After a huge Italian meal, we did the next logical thing. We went to get doughnuts. So, we waved goodbye to my brother and sister-in-law as we exited the restaurant and drove to a Krispy Kreme not too far from our house.
It was around 9 o'clock in the evening and Oxford Avenue was dark and quiet. We parked in the nearly-empty Krispy Kreme lot and walked in. One young lady was shuffling trays into the glass displays behind the service counter and a man in a hairnet silently presided over the winding conveyor belt, surveying the contingency of plump, holed pastries passing under the viscous waterfall of sugary glaze. A booth in the far corner was occupied by two men who looked as though they were nursing the same cup of coffee for several weeks. Aside from that, the place was deserted.
We studied the various baked choices and considered several of the holiday-themed offerings (two-tiered doughnuts frosted like snowmen and glazed gingerbread crullers). Suddenly, Mrs. P's hair got yanked. Immediately, she suspected me — but, in the thirty years I've known her, I have never felt the need nor desire to yank her long locks. Then, she thought it may have been an acquaintance who entered through another door and recognized her from afar.
Nope. It was none of those.
It was a short woman in a dirty sweater, lipstick smeared haphazardly across her mouth, a knit cap stretched and pulled too far down on her head.. The woman was pulling her splayed fingers through my wife's hair.
"When was the last time you cut your hair?," she squawked, her overly red lips curled in a leer.
My wife recoiled in horror. "I'm thinking of cutting it right now!," she gagged out her reply, "Or washing it, at the very least!"
"Oh no, no, no.," the woman continued, her mouth bent in a crooked half-smile, "Your hair is so long and beautiful. How long has it been since you cut it?" She reached out in an attempt to grab another mittfull of my spouse's lengthy tresses. My wife cringed and stepped further back, nearly pressing her back against the glass display cases.
Finally, the woman gave up her barrage of questions, released Mrs. P's hair and started towards the exit — still muttering about long hair and haircuts. My wife was visibly distressed, pacing about and shaking her head, trying the rid herself of any residual filth this woman may have left in her free-form manual combing of my wife's mane.

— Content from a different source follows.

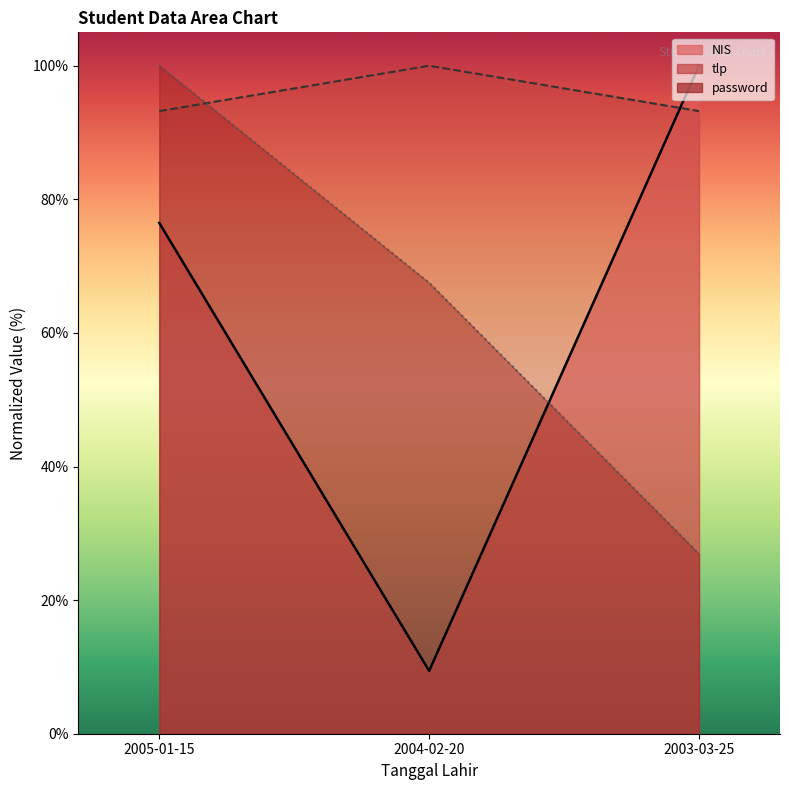

What is the difference between the highest and lowest values at 2003-03-25?

73.1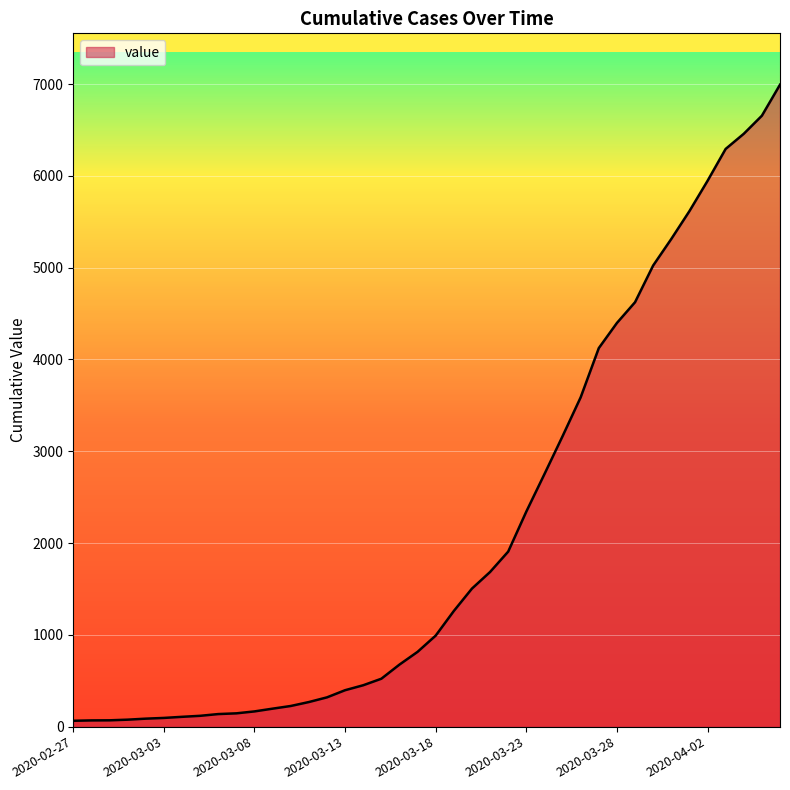

What is the maximum value shown in the chart?

6994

"Who does that?," Mrs. P exclaimed, "Who touches another person's hair? Who feels it's their right to touch another person? Who grabs and pulls a stranger's hair?" She was simultaneously angry and nauseous. She hurried me along in my baked goods selection, saying she was anxious to get home and scrub the memory of that creep out of her scalp. I paid for our purchase and we sped home to a waiting and healing bottle of shampoo.